● Action item: Check every line of the material below for the string "sata", and return the ones that have it.

● Materials provided:
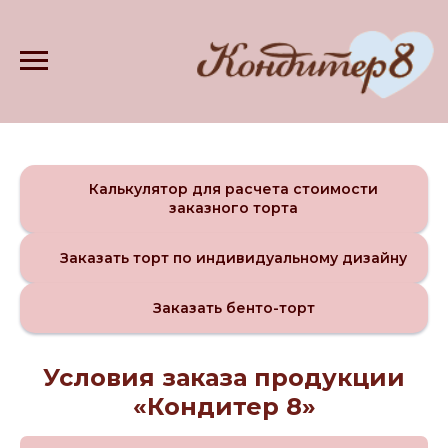
Калькулятор для расчета стоимости
заказного торта
Заказать торт по индивидуальному дизайну
Заказать бенто-торт
Условия заказа продукции
«Кондитер 8»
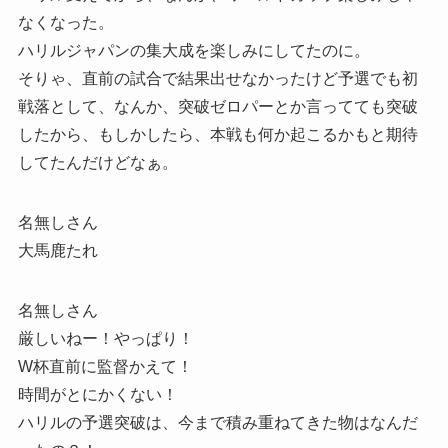
なくなった。
ハリルジャパンの集大成を楽しみにしてたのに。
そりゃ、直前の試合で結果出せなかったけど予選でも初
戦落として、なんか、突破ゼロパーとか言ってても突破
したから、もしかしたら、本戦も何か起こるかもと期待
してたんだけどなぁ。
名無しさん
大馬鹿たれ
名無しさん
厳しいねー！やっぱり！
W杯直前に監督かえて！
時間がとにかくない！
ハリルの予選突破は、今まで積み重ねてきた物はなんだ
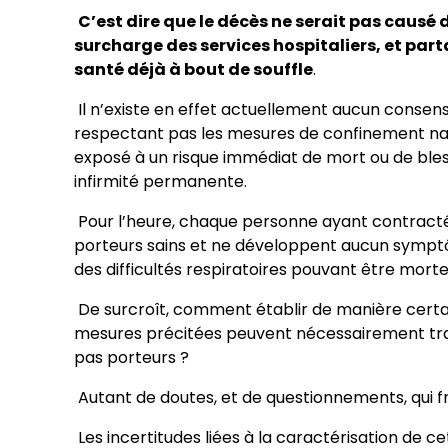
C’est dire que le décès ne serait pas causé 
surcharge des services hospitaliers, et par
santé déjà à bout de souffle
.
Il n’existe en effet actuellement aucun consens
respectant pas les mesures de confinement nat
exposé à un risque immédiat de mort ou de bles
infirmité permanente.
Pour l’heure, chaque personne ayant contracté l
porteurs sains et ne développent aucun symptô
des difficultés respiratoires pouvant être mortel
De surcroît, comment établir de manière certain
mesures précitées peuvent nécessairement trans
pas porteurs ?
Autant de doutes, et de questionnements, qui fra
Les incertitudes liées à la caractérisation de ce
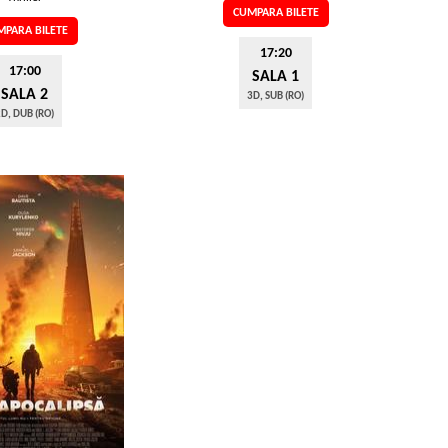
CUMPARA BILETE
PARA BILETE
17:20
17:00
SALA 1
SALA 2
3D, SUB (RO)
D, DUB (RO)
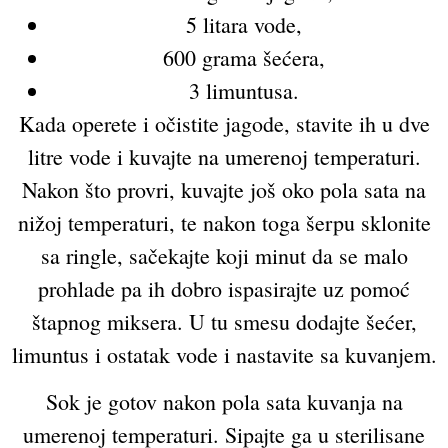
5 litara vode,
600 grama šećera,
3 limuntusa.
Kada operete i očistite jagode, stavite ih u dve
litre vode i kuvajte na umerenoj temperaturi.
Nakon što provri, kuvajte još oko pola sata na
nižoj temperaturi, te nakon toga šerpu sklonite
sa ringle, sačekajte koji minut da se malo
prohlade pa ih dobro ispasirajte uz pomoć
štapnog miksera. U tu smesu dodajte šećer,
limuntus i ostatak vode i nastavite sa kuvanjem.
Sok je gotov nakon pola sata kuvanja na
umerenoj temperaturi. Sipajte ga u sterilisane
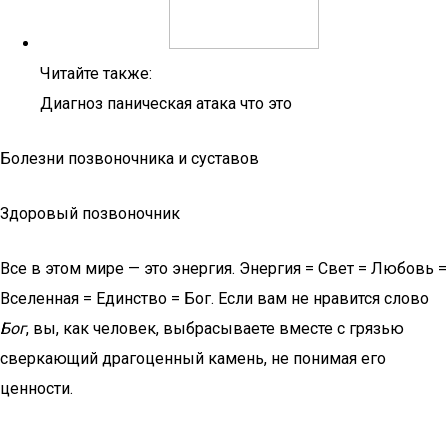
Читайте также:
Диагноз паническая атака что это
Болезни позвоночника и суставов
Здоровый позвоночник
Все в этом мире — это энергия. Энергия = Свет = Любовь =
Вселенная = Единство = Бог. Если вам не нравится слово
Бог
, вы, как человек, выбрасываете вместе с грязью
сверкающий драгоценный камень, не понимая его
ценности.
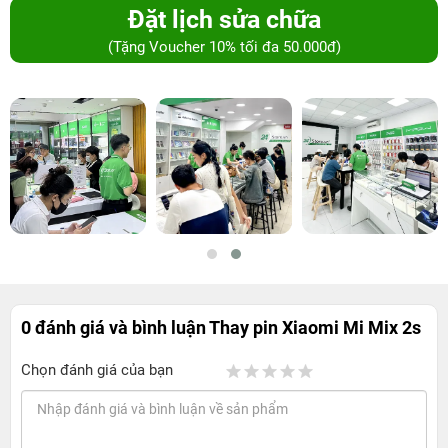
Đặt lịch sửa chữa
(Tặng Voucher 10% tối đa 50.000đ)
0 đánh giá và bình luận
Thay pin Xiaomi Mi Mix 2s
Chọn đánh giá của bạn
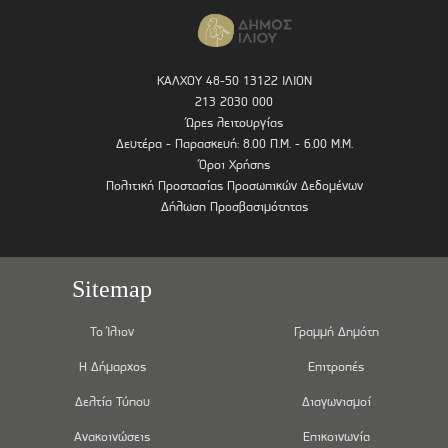
ΚΑΛΧΟΥ 48-50 13122 ΙΛΙΟΝ
213 2030 000
Ώρες λειτουργίας
Δευτέρα - Παρασκευή: 8.00 Π.Μ. - 6.00 Μ.Μ.
Όροι Χρήσης
Πολιτική Προστασίας Προσωπικών Δεδομένων
Δήλωση Προσβασιμότητας
Sitemap
Το Ίλιον
Γραμμή Δημότη
Η Δήμαρχος
Επιτροπές
Δελτία Τύπου
Διαγωνισμοί
Ανακοινώσεις
Επικοινωνία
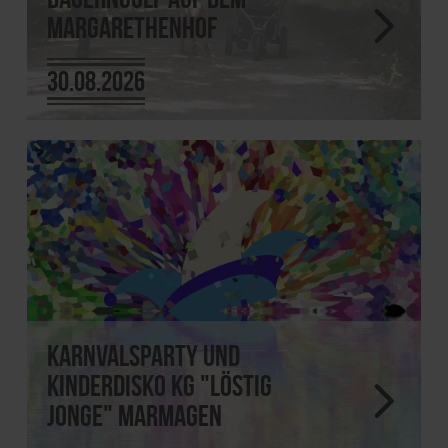
Margarethenhof
30.08.2026
Karnvalsparty und
Kinderdisko KG "Löstig
Jonge" Marmagen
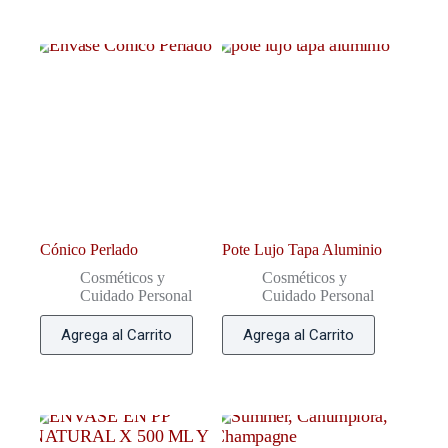
Cónico Perlado
Pote Lujo Tapa Aluminio
Cosméticos y
Cosméticos y
Cuidado Personal
Cuidado Personal
Agrega al Carrito
Agrega al Carrito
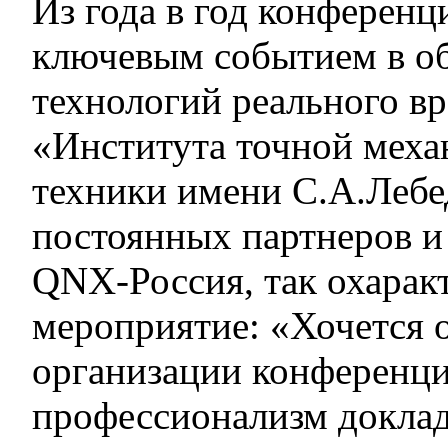
Из года в год конферен
ключевым событием в об
технологий реального в
«Института точной меха
техники имени С.А.Лебе
постоянных партнеров и
QNX-Россия, так охарак
мероприятие: «Хочется 
организации конференц
профессионализм доклад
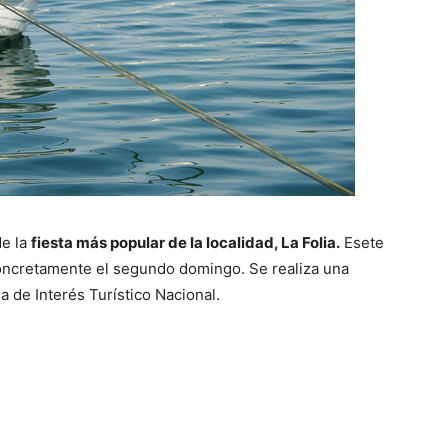
de la
fiesta más popular de la localidad, La Folia.
Esete
oncretamente el segundo domingo. Se realiza una
a de Interés Turístico Nacional.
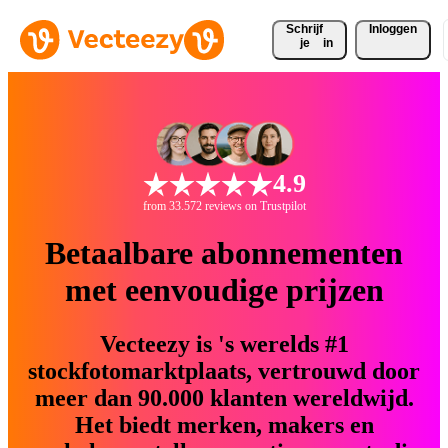
Schrijf 
Inloggen
je
in
4.9
from 33.572 reviews on Trustpilot
Betaalbare abonnementen
met eenvoudige prijzen
Vecteezy is 's werelds #1
stockfotomarktplaats, vertrouwd door
meer dan 90.000 klanten wereldwijd.
Het biedt merken, makers en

● Result:
Nakon što provri, kuvajte još oko pola sata na
Sok je gotov nakon pola sata kuvanja na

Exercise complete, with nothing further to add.